## Start

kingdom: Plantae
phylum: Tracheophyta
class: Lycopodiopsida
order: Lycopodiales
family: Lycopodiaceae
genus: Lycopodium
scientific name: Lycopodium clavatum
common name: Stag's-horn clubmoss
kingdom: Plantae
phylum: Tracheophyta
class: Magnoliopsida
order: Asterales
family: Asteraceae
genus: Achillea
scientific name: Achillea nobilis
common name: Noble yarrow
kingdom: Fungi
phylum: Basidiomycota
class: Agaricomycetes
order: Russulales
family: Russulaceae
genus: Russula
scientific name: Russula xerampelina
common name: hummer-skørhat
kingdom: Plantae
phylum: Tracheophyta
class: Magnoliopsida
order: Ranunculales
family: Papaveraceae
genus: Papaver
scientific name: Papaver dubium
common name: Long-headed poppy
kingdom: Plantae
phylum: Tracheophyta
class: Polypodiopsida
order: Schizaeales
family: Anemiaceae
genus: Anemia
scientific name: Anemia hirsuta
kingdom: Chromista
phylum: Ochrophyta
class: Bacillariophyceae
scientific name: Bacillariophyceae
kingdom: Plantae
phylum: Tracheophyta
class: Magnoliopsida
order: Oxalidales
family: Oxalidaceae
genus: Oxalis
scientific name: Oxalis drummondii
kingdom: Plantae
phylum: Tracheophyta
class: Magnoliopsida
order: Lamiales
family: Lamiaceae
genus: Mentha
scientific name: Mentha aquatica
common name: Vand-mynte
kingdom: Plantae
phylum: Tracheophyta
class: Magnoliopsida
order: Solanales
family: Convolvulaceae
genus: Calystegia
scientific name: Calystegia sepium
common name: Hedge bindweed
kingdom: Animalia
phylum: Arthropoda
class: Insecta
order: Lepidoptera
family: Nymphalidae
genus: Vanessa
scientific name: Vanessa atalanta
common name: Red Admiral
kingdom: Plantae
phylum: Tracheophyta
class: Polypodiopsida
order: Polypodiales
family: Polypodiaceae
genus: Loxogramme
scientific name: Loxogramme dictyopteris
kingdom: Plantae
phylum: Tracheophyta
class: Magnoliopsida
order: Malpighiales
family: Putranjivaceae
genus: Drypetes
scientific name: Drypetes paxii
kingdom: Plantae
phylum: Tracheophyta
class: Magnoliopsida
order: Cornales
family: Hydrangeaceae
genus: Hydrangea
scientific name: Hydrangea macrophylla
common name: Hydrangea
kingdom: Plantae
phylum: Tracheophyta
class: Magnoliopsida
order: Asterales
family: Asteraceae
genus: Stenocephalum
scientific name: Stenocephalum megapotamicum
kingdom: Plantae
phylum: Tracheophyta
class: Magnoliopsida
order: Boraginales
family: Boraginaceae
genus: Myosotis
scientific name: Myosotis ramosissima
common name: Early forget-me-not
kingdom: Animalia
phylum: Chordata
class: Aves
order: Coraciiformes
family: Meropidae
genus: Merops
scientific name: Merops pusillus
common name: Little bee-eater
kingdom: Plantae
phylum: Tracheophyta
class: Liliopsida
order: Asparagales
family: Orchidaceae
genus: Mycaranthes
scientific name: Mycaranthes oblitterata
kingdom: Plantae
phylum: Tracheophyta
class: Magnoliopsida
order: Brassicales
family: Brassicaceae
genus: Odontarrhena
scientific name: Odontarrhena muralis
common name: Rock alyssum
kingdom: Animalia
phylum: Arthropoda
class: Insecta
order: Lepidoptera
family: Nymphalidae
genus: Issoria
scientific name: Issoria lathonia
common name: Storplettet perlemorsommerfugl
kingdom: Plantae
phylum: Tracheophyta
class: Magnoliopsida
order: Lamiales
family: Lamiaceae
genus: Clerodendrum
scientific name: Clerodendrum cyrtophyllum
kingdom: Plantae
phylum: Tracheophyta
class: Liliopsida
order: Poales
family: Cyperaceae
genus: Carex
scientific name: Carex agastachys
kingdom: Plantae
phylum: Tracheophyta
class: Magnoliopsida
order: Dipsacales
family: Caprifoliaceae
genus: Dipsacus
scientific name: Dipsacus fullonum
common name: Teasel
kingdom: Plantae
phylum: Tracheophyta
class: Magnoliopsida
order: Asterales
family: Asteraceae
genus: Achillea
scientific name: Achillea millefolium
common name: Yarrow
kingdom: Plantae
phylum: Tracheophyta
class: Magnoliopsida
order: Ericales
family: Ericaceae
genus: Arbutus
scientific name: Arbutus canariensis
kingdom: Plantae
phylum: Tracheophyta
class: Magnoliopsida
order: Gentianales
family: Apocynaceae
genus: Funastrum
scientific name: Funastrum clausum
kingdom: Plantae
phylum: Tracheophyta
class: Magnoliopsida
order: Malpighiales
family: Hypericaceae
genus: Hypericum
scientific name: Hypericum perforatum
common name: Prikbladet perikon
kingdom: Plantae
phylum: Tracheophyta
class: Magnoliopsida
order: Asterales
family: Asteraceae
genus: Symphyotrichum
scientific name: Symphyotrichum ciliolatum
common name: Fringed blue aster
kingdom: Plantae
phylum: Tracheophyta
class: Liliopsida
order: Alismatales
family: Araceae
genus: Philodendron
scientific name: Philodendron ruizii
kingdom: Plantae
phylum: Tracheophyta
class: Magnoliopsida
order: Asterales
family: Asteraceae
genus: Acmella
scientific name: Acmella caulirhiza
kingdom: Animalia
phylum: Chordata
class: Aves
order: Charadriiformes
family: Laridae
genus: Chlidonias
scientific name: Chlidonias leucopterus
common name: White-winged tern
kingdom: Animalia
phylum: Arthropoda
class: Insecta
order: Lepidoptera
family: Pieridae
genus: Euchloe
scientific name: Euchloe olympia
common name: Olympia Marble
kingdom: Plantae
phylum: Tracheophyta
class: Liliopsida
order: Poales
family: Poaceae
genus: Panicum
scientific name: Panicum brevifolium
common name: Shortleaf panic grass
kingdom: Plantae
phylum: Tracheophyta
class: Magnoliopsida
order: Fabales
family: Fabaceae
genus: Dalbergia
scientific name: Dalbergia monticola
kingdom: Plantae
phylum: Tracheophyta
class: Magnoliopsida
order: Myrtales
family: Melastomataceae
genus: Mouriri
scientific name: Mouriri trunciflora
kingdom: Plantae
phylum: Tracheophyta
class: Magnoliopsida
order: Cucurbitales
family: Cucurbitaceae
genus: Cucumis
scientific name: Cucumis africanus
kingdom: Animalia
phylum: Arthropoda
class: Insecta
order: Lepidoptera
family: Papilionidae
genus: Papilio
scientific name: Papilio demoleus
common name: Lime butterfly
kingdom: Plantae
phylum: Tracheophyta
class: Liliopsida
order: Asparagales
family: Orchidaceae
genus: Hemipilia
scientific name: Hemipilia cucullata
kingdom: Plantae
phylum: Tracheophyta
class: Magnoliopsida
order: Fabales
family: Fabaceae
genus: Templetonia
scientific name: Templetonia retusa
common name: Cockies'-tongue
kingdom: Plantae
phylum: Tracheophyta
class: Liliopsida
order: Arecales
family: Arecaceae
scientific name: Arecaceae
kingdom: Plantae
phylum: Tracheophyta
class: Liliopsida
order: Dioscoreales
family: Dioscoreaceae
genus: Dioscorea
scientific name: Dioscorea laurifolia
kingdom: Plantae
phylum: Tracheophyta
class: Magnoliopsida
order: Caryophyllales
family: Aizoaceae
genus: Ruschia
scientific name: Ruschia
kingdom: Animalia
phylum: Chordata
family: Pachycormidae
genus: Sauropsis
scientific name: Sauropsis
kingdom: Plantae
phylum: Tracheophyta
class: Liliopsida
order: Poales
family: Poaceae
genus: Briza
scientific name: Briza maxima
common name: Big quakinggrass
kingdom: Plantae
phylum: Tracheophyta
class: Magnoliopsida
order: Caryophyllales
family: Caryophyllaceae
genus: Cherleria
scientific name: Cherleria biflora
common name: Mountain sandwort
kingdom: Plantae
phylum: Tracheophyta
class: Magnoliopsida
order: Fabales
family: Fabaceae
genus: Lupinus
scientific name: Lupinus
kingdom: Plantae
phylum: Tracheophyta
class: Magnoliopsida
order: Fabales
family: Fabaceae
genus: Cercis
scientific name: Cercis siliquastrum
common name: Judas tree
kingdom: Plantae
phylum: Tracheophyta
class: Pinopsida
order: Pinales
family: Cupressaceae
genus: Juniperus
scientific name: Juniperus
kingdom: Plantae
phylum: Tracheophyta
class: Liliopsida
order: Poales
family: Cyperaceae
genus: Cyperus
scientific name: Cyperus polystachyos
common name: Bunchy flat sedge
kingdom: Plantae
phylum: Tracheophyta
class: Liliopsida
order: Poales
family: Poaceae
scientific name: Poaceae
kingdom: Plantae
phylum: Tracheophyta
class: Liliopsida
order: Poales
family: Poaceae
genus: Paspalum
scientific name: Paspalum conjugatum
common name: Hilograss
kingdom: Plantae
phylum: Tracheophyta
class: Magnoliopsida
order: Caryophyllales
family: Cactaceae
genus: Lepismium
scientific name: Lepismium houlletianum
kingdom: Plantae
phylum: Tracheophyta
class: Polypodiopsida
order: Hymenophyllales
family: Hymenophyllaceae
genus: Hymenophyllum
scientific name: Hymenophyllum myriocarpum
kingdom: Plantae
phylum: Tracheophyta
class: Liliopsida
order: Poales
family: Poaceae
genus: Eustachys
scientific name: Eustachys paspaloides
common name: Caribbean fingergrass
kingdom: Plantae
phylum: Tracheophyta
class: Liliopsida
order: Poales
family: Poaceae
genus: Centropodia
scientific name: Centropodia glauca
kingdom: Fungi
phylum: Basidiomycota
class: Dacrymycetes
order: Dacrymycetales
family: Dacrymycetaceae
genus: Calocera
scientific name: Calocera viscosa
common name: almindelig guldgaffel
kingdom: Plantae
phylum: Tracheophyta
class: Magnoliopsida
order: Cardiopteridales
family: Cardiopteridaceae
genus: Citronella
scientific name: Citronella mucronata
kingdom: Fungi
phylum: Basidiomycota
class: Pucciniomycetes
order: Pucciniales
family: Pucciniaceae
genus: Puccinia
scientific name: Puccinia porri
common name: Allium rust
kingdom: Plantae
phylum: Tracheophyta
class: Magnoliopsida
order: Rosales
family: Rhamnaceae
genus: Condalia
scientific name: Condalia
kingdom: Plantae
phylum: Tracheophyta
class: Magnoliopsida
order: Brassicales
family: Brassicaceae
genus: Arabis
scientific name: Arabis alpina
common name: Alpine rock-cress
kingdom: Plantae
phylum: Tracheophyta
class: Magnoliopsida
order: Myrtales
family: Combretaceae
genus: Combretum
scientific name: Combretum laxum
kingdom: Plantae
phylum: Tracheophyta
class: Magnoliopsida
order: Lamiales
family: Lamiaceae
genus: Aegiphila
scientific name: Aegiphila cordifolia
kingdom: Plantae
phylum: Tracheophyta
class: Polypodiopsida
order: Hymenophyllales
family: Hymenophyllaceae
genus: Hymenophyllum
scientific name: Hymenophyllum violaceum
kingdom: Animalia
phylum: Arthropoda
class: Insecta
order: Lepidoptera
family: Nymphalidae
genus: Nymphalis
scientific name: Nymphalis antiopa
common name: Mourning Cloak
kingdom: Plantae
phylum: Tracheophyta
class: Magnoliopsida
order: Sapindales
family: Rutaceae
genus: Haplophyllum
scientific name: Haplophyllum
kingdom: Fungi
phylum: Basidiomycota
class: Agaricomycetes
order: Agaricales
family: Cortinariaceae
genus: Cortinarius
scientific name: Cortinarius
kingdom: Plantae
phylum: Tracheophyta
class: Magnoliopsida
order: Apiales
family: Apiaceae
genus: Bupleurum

## End

GIVEN INSTRUCTION.
Copy the records word for word from their first line through the line that contains "order: Schizaeales", including that line.

EXERCISE RESPONSE.
kingdom: Plantae
phylum: Tracheophyta
class: Lycopodiopsida
order: Lycopodiales
family: Lycopodiaceae
genus: Lycopodium
scientific name: Lycopodium clavatum
common name: Stag's-horn clubmoss
kingdom: Plantae
phylum: Tracheophyta
class: Magnoliopsida
order: Asterales
family: Asteraceae
genus: Achillea
scientific name: Achillea nobilis
common name: Noble yarrow
kingdom: Fungi
phylum: Basidiomycota
class: Agaricomycetes
order: Russulales
family: Russulaceae
genus: Russula
scientific name: Russula xerampelina
common name: hummer-skørhat
kingdom: Plantae
phylum: Tracheophyta
class: Magnoliopsida
order: Ranunculales
family: Papaveraceae
genus: Papaver
scientific name: Papaver dubium
common name: Long-headed poppy
kingdom: Plantae
phylum: Tracheophyta
class: Polypodiopsida
order: Schizaeales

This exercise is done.